> _Exercise details_: A faithful copy of the entries is required, with no images in it.

> _Stored entries_:
▬▬▬▬▬▬▬▬▬▬

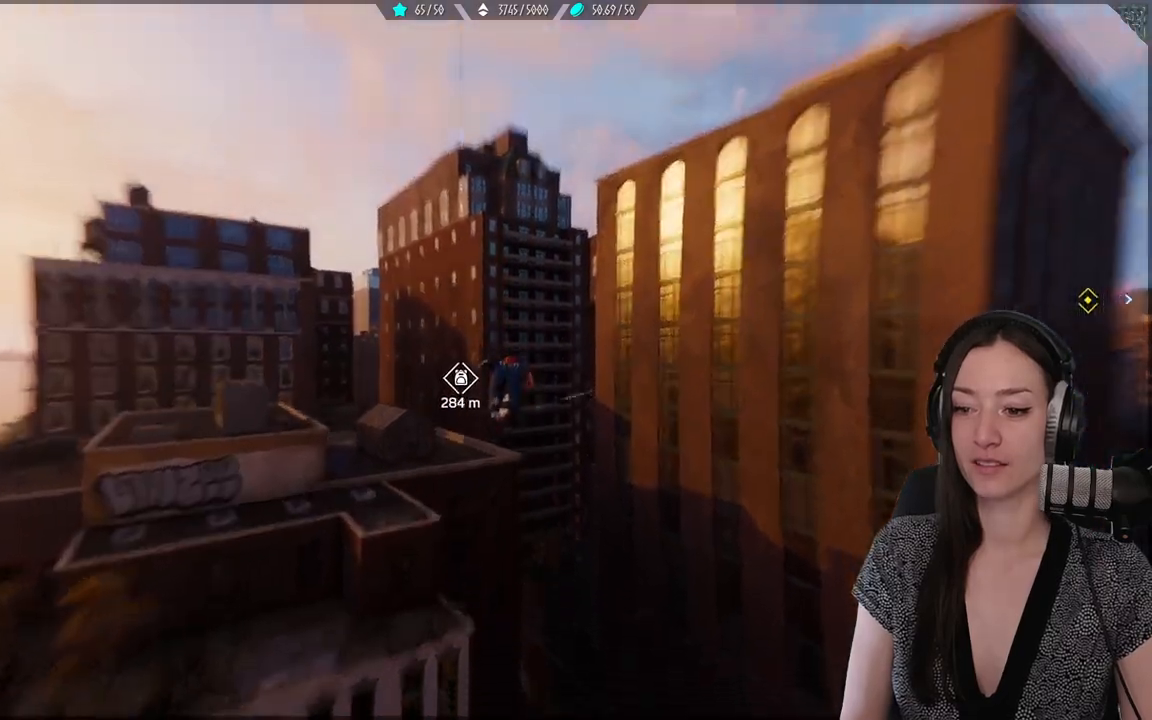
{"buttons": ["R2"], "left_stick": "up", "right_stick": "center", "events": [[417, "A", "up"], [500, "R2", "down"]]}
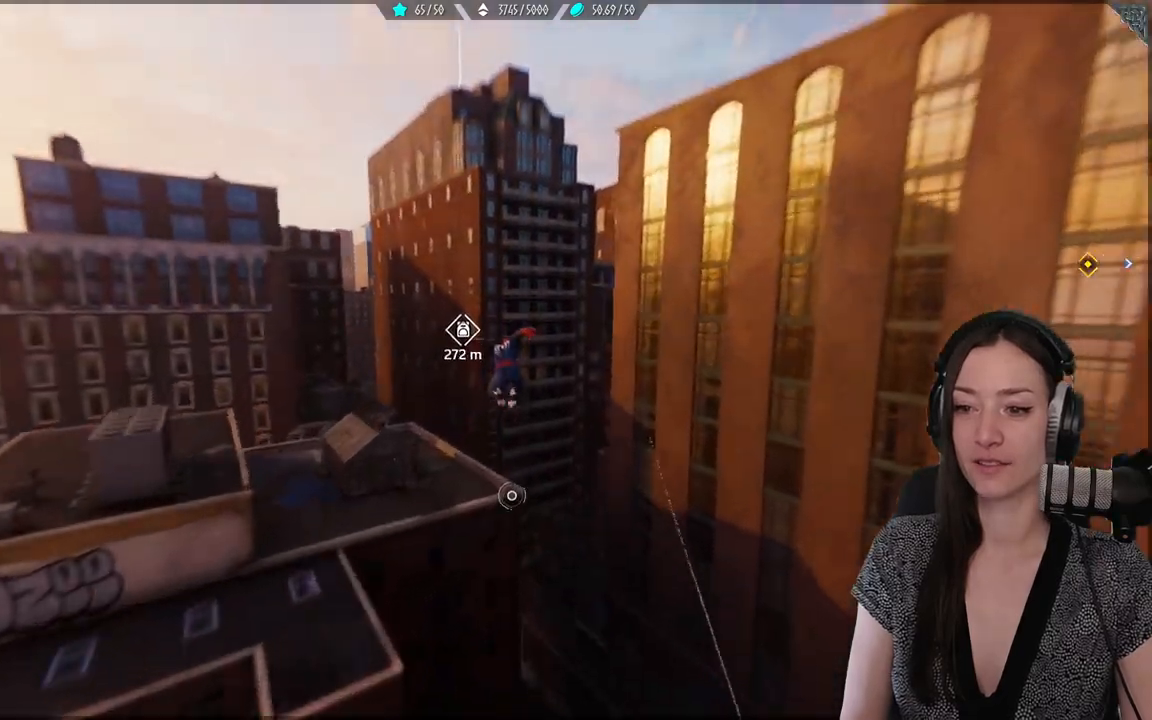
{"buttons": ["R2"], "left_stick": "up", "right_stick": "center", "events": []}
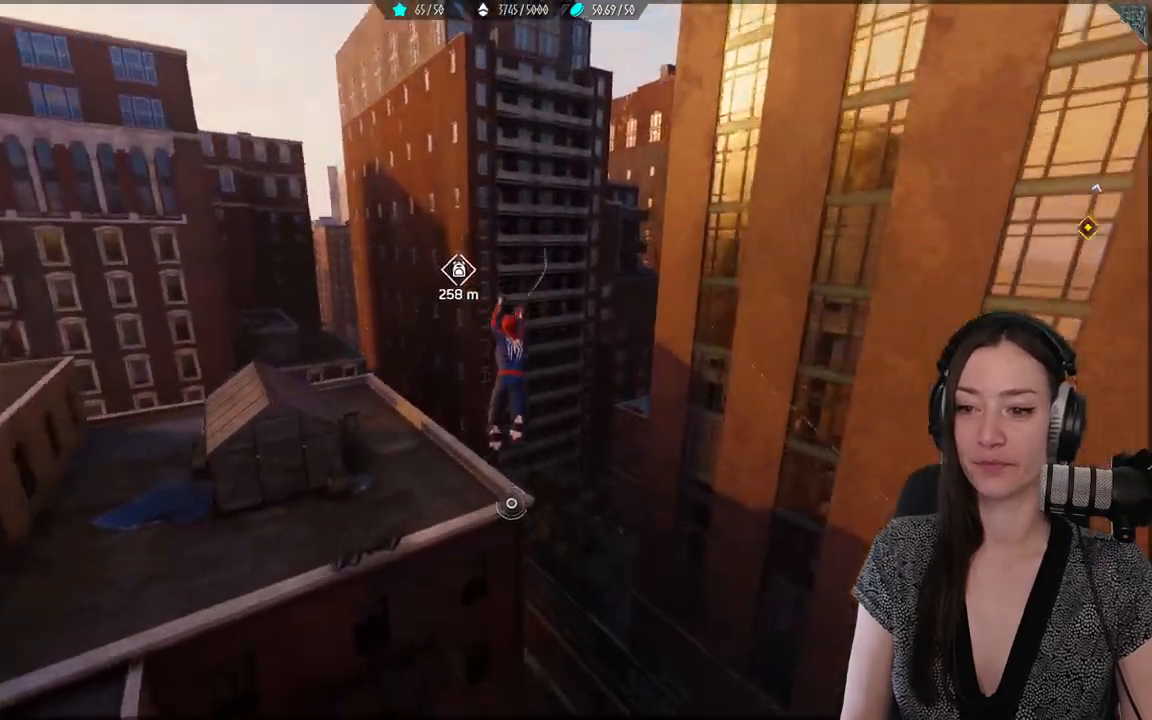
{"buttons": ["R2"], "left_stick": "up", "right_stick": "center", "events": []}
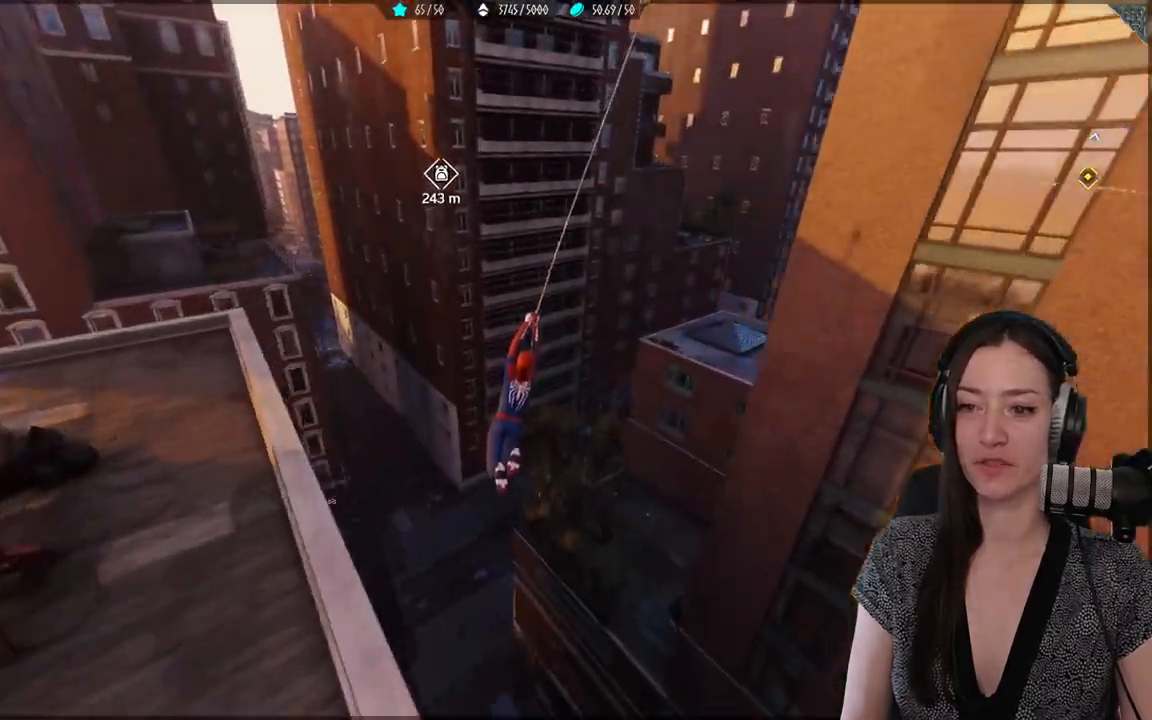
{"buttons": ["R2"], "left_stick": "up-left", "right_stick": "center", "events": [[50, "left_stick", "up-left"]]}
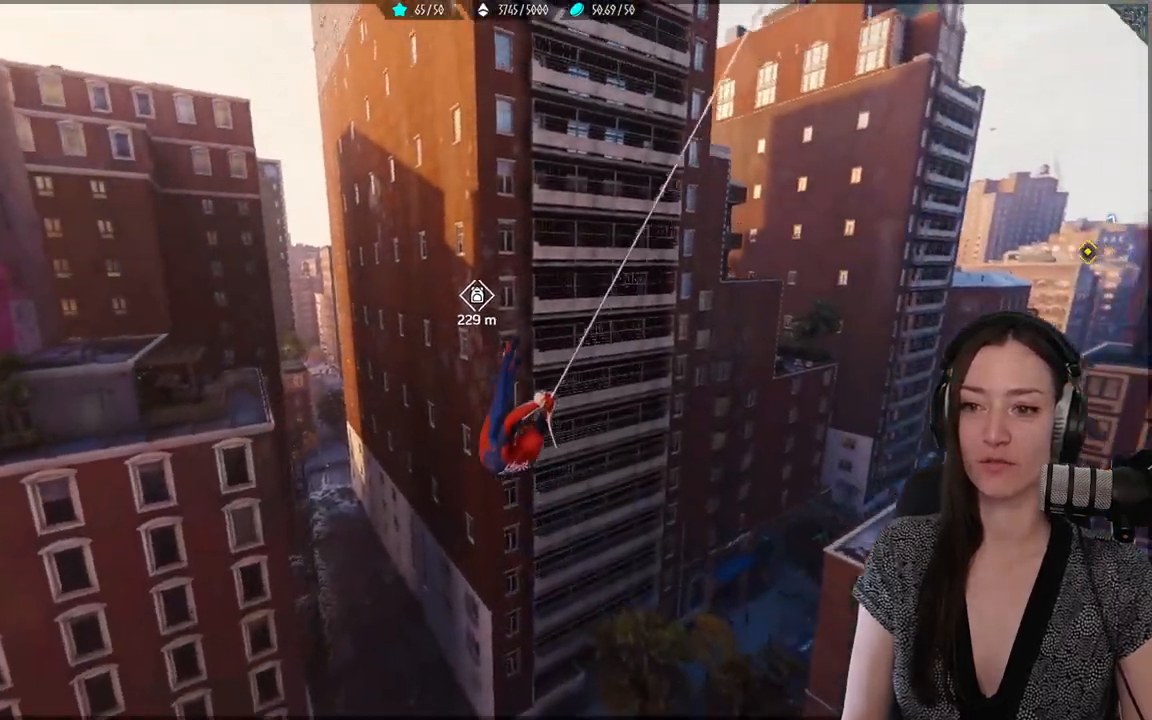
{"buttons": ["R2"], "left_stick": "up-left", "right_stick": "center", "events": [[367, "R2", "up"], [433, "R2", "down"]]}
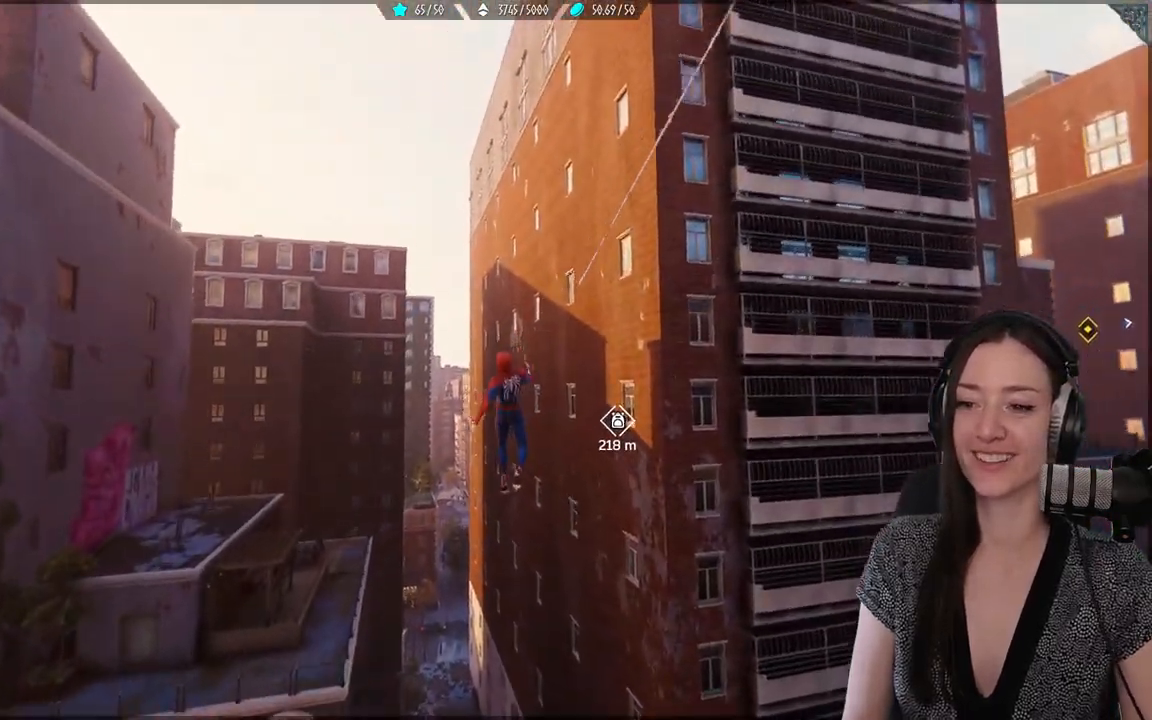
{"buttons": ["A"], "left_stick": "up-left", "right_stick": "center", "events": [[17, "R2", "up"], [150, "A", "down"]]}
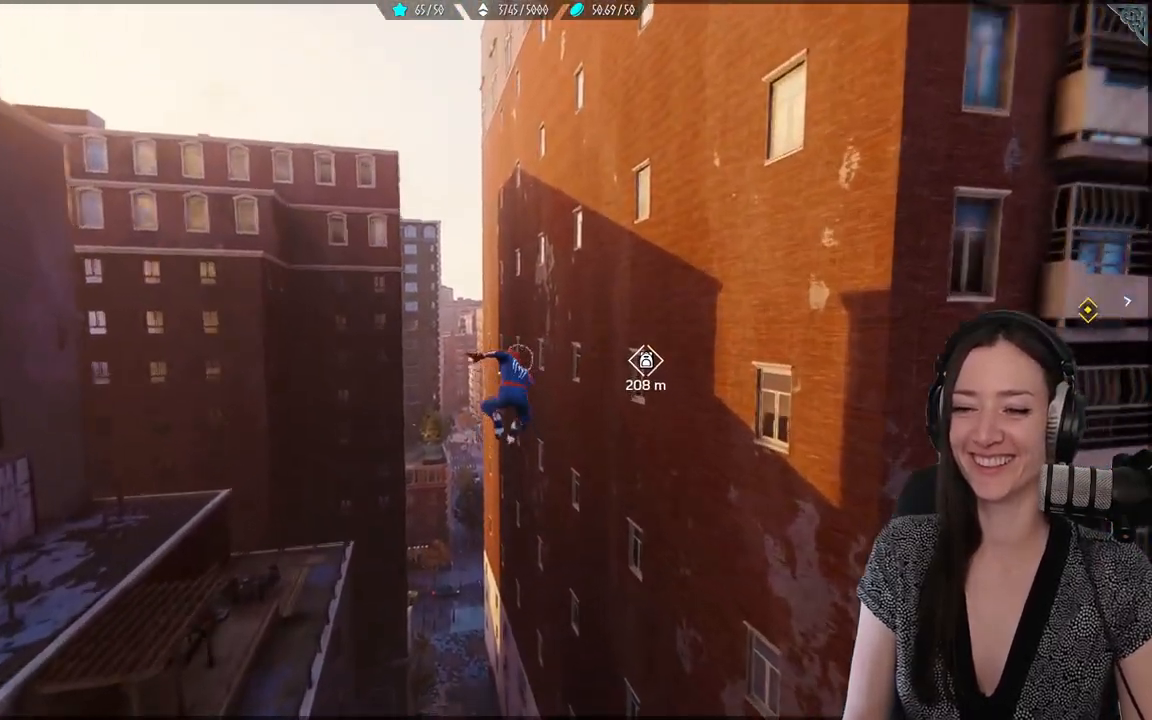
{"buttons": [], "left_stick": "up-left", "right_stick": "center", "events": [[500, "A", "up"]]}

▬▬▬▬▬▬▬▬▬▬

> _Written answer_:
{"buttons": ["R2"], "left_stick": "up", "right_stick": "center", "events": [[417, "A", "up"], [500, "R2", "down"]]}
{"buttons": ["R2"], "left_stick": "up", "right_stick": "center", "events": []}
{"buttons": ["R2"], "left_stick": "up", "right_stick": "center", "events": []}
{"buttons": ["R2"], "left_stick": "up-left", "right_stick": "center", "events": [[50, "left_stick", "up-left"]]}
{"buttons": ["R2"], "left_stick": "up-left", "right_stick": "center", "events": [[367, "R2", "up"], [433, "R2", "down"]]}
{"buttons": ["A"], "left_stick": "up-left", "right_stick": "center", "events": [[17, "R2", "up"], [150, "A", "down"]]}
{"buttons": [], "left_stick": "up-left", "right_stick": "center", "events": [[500, "A", "up"]]}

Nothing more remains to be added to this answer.